System of Equation 
Solve the system of equations
$$-x_1+x_2+x_3=a$$ $$x_1-x_2+x_3=b$$ $$x_1+x_2-x_3=c$$

I have tried writing the augmented matrix of the system of equations above and reducing it into echelon form but that didn't work out. Please help.
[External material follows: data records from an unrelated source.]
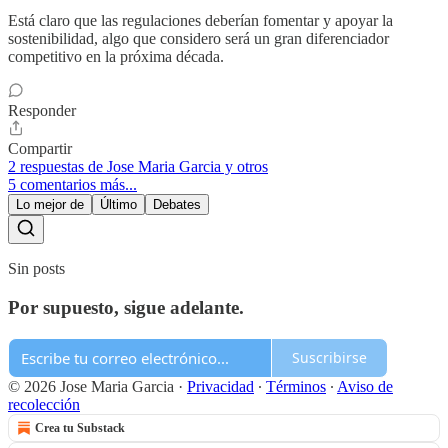
Está claro que las regulaciones deberían fomentar y apoyar la
sostenibilidad, algo que considero será un gran diferenciador
competitivo en la próxima década.
Responder
Compartir
2 respuestas de Jose Maria Garcia y otros
5 comentarios más...
Lo mejor de
Último
Debates
Sin posts
Por supuesto, sigue adelante.
Suscribirse
© 2026 Jose Maria Garcia
·
Privacidad
∙
Términos
∙
Aviso de
recolección
Crea tu Substack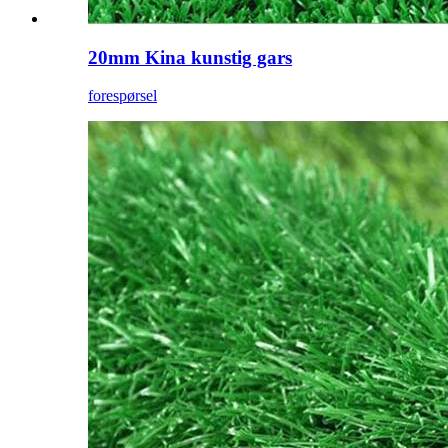
20mm Kina kunstig gars
forespørsel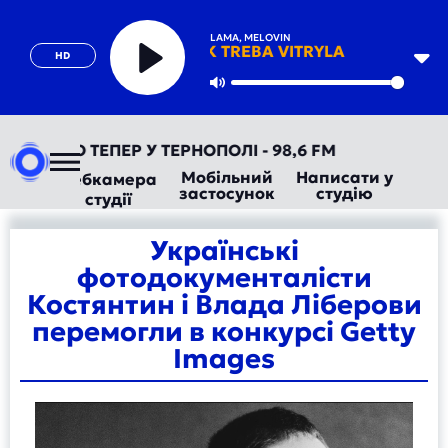
LAMA, MELOVIN
MENI TAK TREBA VITRYLA
HD
Play
Mute
ОРАДІО ТЕПЕР У ТЕРНОПОЛІ - 98,6 FM
Мобільний
Написати у
Вебкамера
застосунок
студію
студії
Українські
фотодокументалісти
Костянтин і Влада Ліберови
перемогли в конкурсі Getty
Images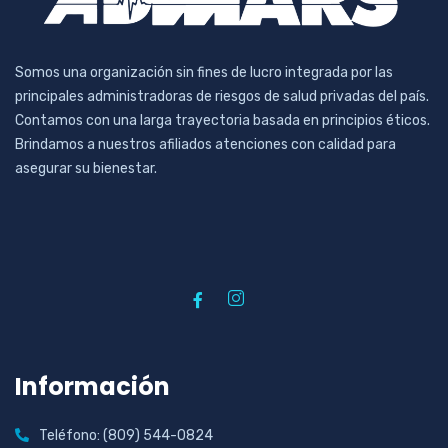
Somos una organización sin fines de lucro integrada por las
principales administradoras de riesgos de salud privadas del país.
Contamos con una larga trayectoria basada en principios éticos.
Brindamos a nuestros afiliados atenciones con calidad para
asegurar su bienestar.
Información
Teléfono: (809) 544-0824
 A: Adding the first two equations, $$2x_{3}=a+b$$
Can you proceed in the similar manner?
A: Let's do the Gaussian elimination:
\begin{align}
\left[\begin{array}{ccc|c}
-1 & 1 & 1 & a \\
1 & -1 & 1 & b \\
1 & 1 & -1 & c
\end{array}\right]
&\to
\left[\begin{array}{ccc|c}
1 & -1 & -1 & -a \\
1 & -1 & 1 & b \\
1 & 1 & -1 & c
\end{array}\right]
&& R_1\gets -R_1
\\
&\to
\left[\begin{array}{ccc|c}
1 & -1 & -1 & -a \\
0 & 0 & 2 & b+a \\
0 & 2 & 0 & c+a
\end{array}\right]
&& \begin{aligned}R_2&\gets R_2-R_1\\R_3&\gets R_3-R_1\end{aligned}
\\
&\to
\left[\begin{array}{ccc|c}
1 & -1 & -1 & -a \\
0 & 2 & 0 & c+a \\
0 & 0 & 2 & b+a 
\end{array}\right]
&& R_2\leftrightarrow R_3
\\
&\to
\left[\begin{array}{ccc|c}
1 & -1 & -1 & -a \\
0 & 1 & 0 & (c+a)/2 \\
0 & 0 & 1 & (b+a)/2
\end{array}\right]
&& \begin{aligned}R_2&\gets \tfrac{1}{2}R_2\\R_3&\gets \tfrac{1}{2}R_3\end{aligned}
\\
&\to
\left[\begin{array}{ccc|c}
1 & -1 & 0 & (b-a)/2 \\
0 & 1 & 0 & (c+a)/2 \\
0 & 0 & 1 & (b+a)/2
\end{array}\right]
&&R_1\gets R_1+R_3
\\
&\to
\left[\begin{array}{ccc|c}
1 & 0 & 0 & (b+c)/2 \\
0 & 1 & 0 & (c+a)/2 \\
0 & 0 & 1 & (b+a)/2
\end{array}\right]
&&R_1\gets R_1+R_2
\end{align}
A: For a $3\times 3$ system with only $1$ and $-1$ coefficients, it's easier to isolate one unknown from one equation and to replace it in an other equation. Here for example equation $3$ gives you : $x_3 = x_1 + x_2 - c$. Then you can replace $x_3$ in equation $2$, isolate $x_2$ and replace in eq. $1$.